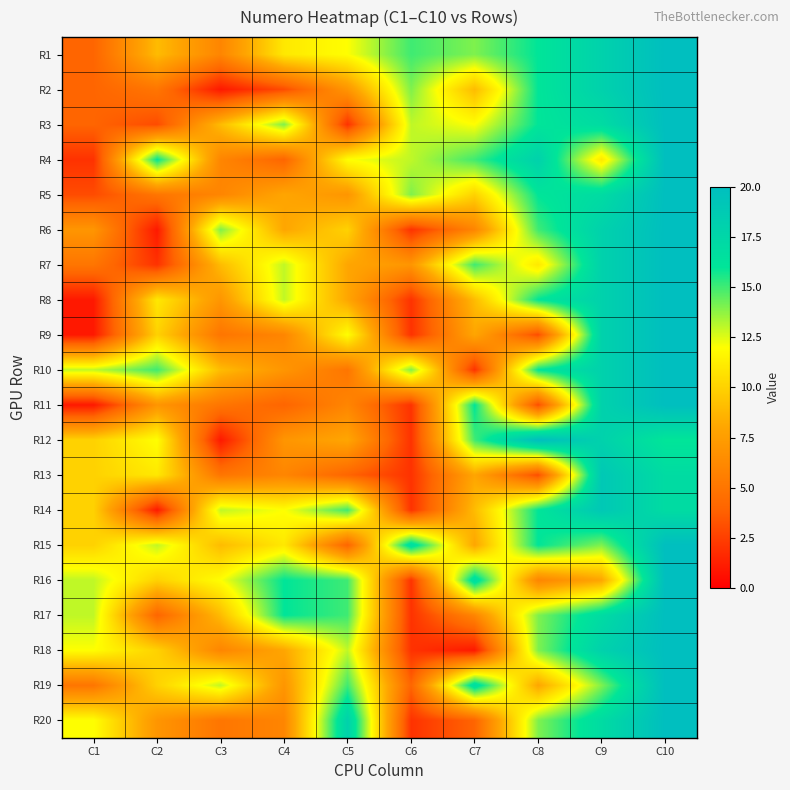

Which has a higher value, C8 or C5?

C8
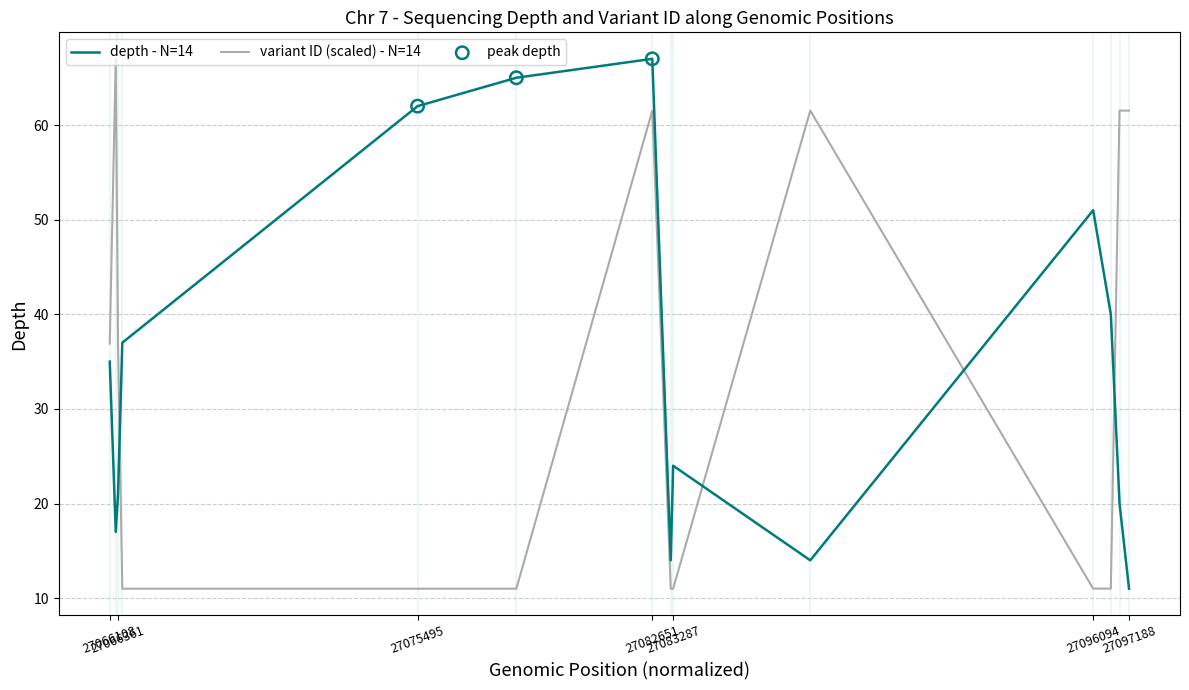

Which series has the largest total across all categories?

depth - N=14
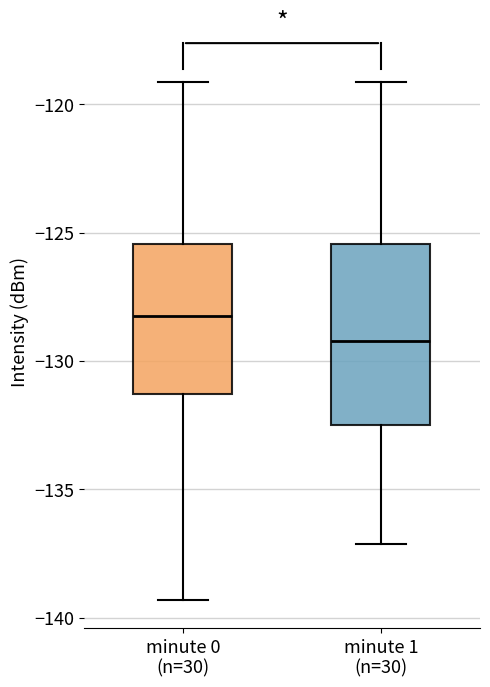

Reading left to right, transcribe this box plot: for each box, give where its median line is, the range the box spans, and where its two whiskers end, as read against the y-axis. The values are not printed on the chart, so give them approximately, as read against the axis.

minute 0 (n=30): median -128.0, box -131.5 to -125.5, whiskers -139.5 to -119.0
minute 1 (n=30): median -129.0, box -132.5 to -125.5, whiskers -137.0 to -119.0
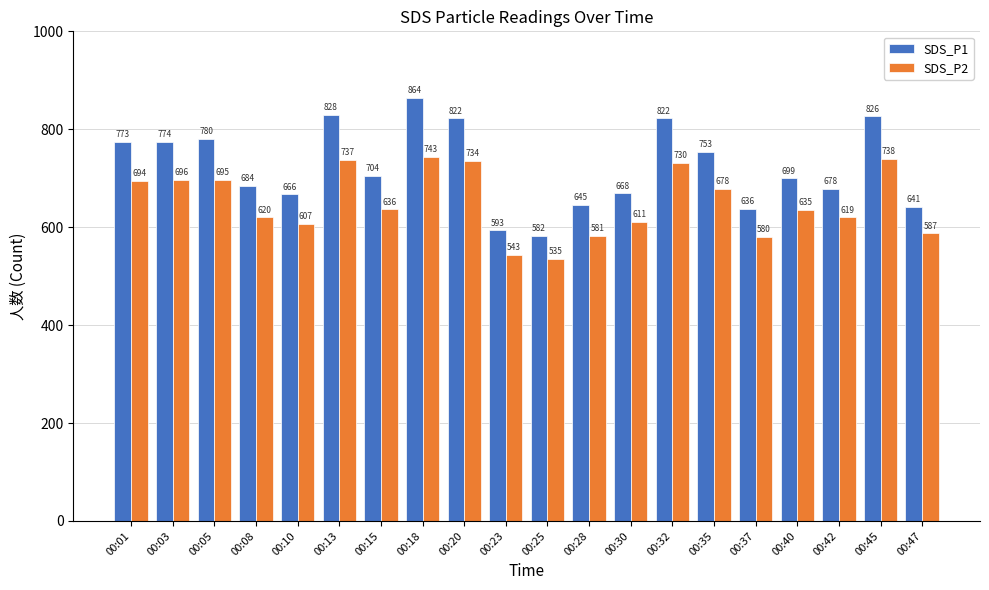

The value of SDS_P2 at 00:20 is 256.8. True or false?

False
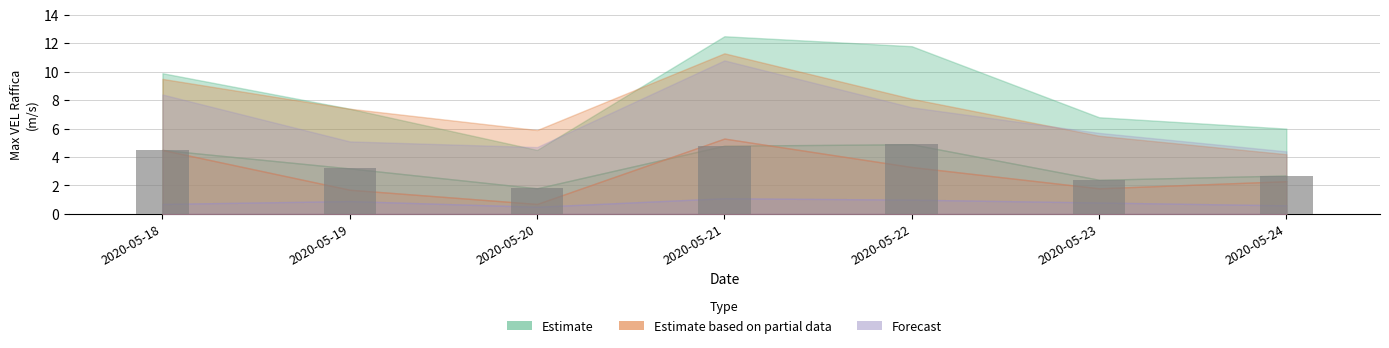

What is the value of the 2nd bar from the left?

3.2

What is being asked:
Retype every line of the listing above exactly as it appears. Leave out the pictures.

Answer box:
Which has a higher value, C8 or C5?

C8

Which series has the largest total across all categories?

depth - N=14

Reading left to right, transcribe this box plot: for each box, give where its median line is, the range the box spans, and where its two whiskers end, as read against the y-axis. The values are not printed on the chart, so give them approximately, as read against the axis.

minute 0 (n=30): median -128.0, box -131.5 to -125.5, whiskers -139.5 to -119.0
minute 1 (n=30): median -129.0, box -132.5 to -125.5, whiskers -137.0 to -119.0

The value of SDS_P2 at 00:20 is 256.8. True or false?

False

What is the value of the 2nd bar from the left?

3.2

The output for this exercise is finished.